Avec son deuxième roman, An Outcast of the Islands, publié en 1896, Conrad retourne sur les lieux de son crime originel. Le lecteur y retrouve donc le village de Sambir, élevé sur les rives de la Pantaï et dans lequel grouillent, telles des bactéries pyogènes dans la cavité d'un abcès, quelques blanches épaves humaines parmi d'ombrageux indigènes. Conrad ne cesse de gratter ce microcosme phlegmoneux, dérisoire miroir tendu à notre triste humanité. Moiteur, chaleur et putréfaction...
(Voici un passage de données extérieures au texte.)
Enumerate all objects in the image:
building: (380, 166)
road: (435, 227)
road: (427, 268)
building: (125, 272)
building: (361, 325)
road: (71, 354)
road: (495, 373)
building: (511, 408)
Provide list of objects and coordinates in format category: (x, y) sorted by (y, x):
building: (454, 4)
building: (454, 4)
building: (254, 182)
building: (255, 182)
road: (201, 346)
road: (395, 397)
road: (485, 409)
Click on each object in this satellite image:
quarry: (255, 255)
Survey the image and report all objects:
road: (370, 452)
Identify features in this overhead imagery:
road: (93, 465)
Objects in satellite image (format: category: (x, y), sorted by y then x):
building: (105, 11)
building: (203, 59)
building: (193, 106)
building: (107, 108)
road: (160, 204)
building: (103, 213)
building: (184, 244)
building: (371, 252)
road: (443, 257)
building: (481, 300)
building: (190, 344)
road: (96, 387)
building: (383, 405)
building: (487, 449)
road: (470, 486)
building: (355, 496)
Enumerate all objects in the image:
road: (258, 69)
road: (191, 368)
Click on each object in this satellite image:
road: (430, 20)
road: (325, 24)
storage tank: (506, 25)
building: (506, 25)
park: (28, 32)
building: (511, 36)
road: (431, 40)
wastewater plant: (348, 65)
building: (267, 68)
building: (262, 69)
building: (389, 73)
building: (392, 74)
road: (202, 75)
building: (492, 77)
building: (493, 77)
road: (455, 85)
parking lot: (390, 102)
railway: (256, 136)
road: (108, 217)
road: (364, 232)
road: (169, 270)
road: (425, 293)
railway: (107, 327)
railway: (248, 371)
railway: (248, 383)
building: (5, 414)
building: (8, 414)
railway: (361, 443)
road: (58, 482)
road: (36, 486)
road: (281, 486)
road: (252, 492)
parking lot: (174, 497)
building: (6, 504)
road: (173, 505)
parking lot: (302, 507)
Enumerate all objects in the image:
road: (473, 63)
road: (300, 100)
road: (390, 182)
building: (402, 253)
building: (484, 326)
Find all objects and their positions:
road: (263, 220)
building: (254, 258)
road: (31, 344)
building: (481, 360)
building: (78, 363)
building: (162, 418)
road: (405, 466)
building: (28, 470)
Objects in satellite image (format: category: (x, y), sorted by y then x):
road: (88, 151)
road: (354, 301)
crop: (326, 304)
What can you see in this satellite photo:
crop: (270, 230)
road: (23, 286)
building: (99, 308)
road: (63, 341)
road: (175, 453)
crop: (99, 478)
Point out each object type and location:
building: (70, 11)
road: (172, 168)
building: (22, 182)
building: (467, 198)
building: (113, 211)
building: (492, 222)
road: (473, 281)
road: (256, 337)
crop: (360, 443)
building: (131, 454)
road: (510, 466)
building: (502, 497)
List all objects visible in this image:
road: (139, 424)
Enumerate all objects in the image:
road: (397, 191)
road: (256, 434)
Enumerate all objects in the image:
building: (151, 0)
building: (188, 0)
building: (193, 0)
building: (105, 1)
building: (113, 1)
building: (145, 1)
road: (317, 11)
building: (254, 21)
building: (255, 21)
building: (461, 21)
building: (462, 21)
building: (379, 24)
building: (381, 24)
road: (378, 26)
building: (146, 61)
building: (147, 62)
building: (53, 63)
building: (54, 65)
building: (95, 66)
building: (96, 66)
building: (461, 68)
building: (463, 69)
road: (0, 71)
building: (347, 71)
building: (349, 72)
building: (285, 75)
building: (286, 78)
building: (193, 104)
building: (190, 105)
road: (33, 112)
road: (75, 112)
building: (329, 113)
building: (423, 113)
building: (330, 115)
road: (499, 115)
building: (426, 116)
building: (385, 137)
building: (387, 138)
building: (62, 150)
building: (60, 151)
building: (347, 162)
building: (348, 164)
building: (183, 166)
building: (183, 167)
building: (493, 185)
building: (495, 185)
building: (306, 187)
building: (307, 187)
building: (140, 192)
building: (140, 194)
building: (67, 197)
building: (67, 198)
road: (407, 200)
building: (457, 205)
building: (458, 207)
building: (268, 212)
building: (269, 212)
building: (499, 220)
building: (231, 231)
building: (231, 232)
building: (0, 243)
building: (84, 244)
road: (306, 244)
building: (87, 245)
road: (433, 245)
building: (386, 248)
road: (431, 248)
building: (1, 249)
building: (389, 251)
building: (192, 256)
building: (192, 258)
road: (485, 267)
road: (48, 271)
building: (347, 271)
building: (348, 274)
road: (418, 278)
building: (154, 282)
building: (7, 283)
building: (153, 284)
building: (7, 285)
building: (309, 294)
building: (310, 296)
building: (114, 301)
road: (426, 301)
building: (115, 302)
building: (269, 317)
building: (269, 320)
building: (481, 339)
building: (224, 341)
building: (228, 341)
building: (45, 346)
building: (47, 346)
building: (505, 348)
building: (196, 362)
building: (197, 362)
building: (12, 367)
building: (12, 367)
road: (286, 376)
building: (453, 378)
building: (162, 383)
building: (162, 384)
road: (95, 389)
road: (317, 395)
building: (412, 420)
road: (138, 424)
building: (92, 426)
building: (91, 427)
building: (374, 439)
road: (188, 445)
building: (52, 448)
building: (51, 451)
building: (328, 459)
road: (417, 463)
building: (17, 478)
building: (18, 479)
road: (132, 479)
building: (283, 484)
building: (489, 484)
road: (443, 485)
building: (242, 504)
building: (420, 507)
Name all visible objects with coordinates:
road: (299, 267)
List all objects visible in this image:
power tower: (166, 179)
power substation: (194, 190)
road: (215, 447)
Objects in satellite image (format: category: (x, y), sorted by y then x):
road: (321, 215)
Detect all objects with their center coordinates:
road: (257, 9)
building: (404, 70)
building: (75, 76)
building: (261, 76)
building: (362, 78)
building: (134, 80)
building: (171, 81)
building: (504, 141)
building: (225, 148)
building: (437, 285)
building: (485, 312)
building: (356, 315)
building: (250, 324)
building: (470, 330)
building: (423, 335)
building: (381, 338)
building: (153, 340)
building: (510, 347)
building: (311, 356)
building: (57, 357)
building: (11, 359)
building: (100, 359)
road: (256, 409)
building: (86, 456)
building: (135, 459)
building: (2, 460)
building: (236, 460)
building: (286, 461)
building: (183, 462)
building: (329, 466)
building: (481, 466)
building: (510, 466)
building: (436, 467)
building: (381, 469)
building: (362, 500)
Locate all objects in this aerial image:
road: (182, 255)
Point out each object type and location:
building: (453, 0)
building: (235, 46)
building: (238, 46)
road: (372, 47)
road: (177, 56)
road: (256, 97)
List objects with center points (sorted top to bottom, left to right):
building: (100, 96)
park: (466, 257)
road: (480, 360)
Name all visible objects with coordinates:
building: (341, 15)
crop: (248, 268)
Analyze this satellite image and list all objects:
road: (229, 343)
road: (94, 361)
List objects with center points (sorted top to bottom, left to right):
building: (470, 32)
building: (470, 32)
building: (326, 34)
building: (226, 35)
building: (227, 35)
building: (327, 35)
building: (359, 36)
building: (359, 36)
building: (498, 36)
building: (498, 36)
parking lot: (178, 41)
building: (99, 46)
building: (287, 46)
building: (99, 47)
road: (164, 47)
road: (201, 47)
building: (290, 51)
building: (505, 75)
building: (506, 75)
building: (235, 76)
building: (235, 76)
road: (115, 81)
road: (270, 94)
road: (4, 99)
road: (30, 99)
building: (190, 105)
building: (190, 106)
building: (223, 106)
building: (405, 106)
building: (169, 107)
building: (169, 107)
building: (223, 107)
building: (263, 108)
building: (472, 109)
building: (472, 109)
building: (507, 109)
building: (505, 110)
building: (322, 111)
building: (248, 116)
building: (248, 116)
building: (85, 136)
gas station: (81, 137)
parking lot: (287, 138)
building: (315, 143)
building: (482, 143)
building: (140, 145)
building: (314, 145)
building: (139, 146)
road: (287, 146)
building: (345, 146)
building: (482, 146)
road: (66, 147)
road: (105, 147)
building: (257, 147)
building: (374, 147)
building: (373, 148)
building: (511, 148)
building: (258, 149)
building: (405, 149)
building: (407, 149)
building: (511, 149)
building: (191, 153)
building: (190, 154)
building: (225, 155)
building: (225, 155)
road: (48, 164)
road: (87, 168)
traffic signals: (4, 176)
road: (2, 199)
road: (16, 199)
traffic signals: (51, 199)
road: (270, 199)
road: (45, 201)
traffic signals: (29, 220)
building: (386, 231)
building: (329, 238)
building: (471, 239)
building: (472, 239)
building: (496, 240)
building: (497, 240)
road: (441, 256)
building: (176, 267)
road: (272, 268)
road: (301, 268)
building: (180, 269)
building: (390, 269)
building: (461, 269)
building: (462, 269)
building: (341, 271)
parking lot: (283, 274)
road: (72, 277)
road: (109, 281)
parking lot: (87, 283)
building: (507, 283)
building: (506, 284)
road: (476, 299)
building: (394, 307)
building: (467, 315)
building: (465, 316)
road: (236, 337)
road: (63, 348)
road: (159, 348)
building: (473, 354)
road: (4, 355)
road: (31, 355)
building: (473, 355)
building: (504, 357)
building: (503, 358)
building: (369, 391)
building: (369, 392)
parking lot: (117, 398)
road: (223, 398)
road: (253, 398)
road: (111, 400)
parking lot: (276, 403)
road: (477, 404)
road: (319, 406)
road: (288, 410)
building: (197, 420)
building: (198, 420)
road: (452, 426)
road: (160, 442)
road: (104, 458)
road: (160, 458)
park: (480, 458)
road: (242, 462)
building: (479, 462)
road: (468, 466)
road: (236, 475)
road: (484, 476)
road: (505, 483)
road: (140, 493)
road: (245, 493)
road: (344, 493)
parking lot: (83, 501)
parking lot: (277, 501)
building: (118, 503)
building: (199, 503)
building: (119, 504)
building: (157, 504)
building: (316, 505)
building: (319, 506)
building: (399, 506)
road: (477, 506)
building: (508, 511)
On y éprouve une âpre jouissance à se colleter corps à corps avec sa cohorte de tristes héros ou laissés-pour-compte parmi lesquels le Capitaine Lingard, Almayer, Babalatchi ou Abdullah (cf. La folie Almayer). Dans cette insigne préquelle, on suit la lente dérive de Willems, échoué dans ce coin de jungle paumé.

Dans le premier chapitre, Conrad nous dresse le portrait sans concession de cet imbécile flamboyant, baudruche gonflée de sa propre outrecuidance, ne doutant de rien ni de personne. Un détournement d'argent va entraîner sa débâcle : sans travail, ni famille (sa femme le désavoue crûment), il trouve refuge, grâce à Tom Lingard, son mentor, à Sambir, le temps de se faire oublier.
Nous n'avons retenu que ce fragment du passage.